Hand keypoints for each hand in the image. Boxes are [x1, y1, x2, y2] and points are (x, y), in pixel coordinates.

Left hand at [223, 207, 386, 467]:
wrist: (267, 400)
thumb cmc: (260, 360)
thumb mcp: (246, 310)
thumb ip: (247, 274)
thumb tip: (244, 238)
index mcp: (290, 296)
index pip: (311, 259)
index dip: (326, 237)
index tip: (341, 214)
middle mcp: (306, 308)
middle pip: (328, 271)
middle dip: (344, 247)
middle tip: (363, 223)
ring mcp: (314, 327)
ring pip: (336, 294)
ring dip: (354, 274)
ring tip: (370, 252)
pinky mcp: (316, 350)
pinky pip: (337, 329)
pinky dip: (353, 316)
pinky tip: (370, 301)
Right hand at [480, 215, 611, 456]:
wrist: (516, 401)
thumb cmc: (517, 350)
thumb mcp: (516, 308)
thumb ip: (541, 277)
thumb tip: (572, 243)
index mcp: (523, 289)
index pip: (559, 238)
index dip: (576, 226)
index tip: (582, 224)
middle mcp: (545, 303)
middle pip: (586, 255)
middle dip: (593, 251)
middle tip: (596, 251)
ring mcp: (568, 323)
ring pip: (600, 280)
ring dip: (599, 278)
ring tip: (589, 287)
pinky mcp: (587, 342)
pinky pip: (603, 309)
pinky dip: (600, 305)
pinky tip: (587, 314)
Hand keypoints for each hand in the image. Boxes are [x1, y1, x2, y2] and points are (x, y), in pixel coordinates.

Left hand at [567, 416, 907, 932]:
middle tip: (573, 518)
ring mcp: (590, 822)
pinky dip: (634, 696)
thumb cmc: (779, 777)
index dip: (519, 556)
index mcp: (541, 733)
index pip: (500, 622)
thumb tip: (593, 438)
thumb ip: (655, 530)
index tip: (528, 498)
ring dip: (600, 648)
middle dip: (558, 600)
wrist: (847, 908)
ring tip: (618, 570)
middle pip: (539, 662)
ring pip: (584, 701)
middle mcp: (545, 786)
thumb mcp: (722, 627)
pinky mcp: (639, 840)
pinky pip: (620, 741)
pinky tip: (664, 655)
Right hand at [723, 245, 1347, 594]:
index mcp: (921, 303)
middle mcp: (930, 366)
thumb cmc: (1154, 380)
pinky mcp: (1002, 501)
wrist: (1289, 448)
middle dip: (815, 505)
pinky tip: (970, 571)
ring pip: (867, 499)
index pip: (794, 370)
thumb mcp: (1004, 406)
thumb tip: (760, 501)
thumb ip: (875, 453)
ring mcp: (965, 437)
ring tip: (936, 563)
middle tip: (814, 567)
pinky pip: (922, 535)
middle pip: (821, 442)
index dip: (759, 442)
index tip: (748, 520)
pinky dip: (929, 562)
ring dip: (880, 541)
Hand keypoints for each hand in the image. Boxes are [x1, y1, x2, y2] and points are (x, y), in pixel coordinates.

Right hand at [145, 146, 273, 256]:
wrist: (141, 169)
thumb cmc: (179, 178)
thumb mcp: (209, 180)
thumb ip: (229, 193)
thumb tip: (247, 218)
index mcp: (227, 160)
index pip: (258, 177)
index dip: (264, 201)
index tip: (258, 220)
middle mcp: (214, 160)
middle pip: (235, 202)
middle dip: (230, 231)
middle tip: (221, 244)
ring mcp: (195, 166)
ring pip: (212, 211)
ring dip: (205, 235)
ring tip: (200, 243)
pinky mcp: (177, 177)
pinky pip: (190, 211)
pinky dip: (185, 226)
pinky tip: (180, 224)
====================
◆ **Work order**: Look above for the line holding "index dip: (326, 237)". Print it and every line after it, exactly, through the line holding "pinky tip: (587, 314)".

◆ **Solution**:
index dip: (326, 237)
index tip: (341, 214)
middle mcp: (306, 308)
middle pip: (328, 271)
middle dip: (344, 247)
middle tip: (363, 223)
ring mcp: (314, 327)
ring pip: (336, 294)
ring dip: (354, 274)
ring tip: (370, 252)
pinky mcp: (316, 350)
pinky pip: (337, 329)
pinky dip: (353, 316)
pinky tip: (370, 301)
Right hand at [480, 215, 611, 456]:
wrist: (516, 401)
thumb cmc: (517, 350)
thumb mcp: (516, 308)
thumb ip: (541, 277)
thumb tip: (572, 243)
index mcp: (523, 289)
index pip: (559, 238)
index dip: (576, 226)
index tip: (582, 224)
middle mcp: (545, 303)
middle pip: (586, 255)
middle dip: (593, 251)
middle tip: (596, 251)
ring mcp: (568, 323)
ring pip: (600, 280)
ring dip: (599, 278)
ring tip: (589, 287)
pinky mcp: (587, 342)
pinky pip: (603, 309)
pinky dip: (600, 305)
pinky tip: (587, 314)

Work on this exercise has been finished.